Several of weeks ago, I had a meeting with a few people — Shin and Khalid Jaafar were two of them — at Bangsar. While committing myself to an impossible search for a parking space there, I saw a Kuala Lumpur city hall squad shooting down crows. There were countless of crows hovering the area at that time, producing annoying noise. It’s easy to hate the crows for that. While I agree that the noise is a nuisance, I completely disagree with the scourge. The city hall was, and very likely, is, attending to the symptoms, not the root cause. Therefore, there’s a better way to deal with the crows, as a friend advised me during the meeting.
First of all, it’s important to realize that crows in urban areas are scavengers. Despite the negative connotation the noun scavengers brings, scavengers, crows included, play important role in our ecosystem. Scavengers are practically cleaners, breaking down our food leftovers. As scavengers, crows are attracted to the leftover, essentially waste. Our environment as a whole would be a very bad place to live in without scavengers.

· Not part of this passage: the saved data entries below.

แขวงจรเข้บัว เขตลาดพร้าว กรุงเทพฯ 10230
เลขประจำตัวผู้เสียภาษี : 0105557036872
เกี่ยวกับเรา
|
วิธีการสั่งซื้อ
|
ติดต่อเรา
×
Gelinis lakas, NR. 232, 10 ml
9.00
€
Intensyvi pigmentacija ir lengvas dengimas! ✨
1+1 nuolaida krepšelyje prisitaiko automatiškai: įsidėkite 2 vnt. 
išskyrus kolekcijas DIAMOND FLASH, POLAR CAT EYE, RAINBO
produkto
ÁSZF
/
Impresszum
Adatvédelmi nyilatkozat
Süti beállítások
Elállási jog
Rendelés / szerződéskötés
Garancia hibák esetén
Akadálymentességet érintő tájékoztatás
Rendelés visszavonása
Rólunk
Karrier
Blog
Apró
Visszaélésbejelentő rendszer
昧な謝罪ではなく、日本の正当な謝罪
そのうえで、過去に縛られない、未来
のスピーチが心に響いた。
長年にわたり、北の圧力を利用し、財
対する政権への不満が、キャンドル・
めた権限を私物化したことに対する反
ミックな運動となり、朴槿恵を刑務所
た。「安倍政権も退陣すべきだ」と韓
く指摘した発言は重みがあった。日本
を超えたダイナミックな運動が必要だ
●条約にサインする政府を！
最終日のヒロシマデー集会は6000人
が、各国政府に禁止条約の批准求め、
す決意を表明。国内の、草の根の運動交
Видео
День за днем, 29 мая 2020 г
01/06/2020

It’s highly likely that the reason why the flock of crows hover Bangsar, or any area of that matter, is the presence of waste. Hence, if city hall is really interested in solving the problem, city hall should clean up the waste produced by Bangsar, which is an affluent area. Or better yet, if the population and visitors of Bangsar wants to solve the problem, they will need to clean up.
The culling is barbaric, regardless whether it happened in Kuala Lumpur or Singapore. This is on top of the fact that the culling is ineffective and wasteful exercise, by the very fact that the act of culling attacks the symptom, not the root cause.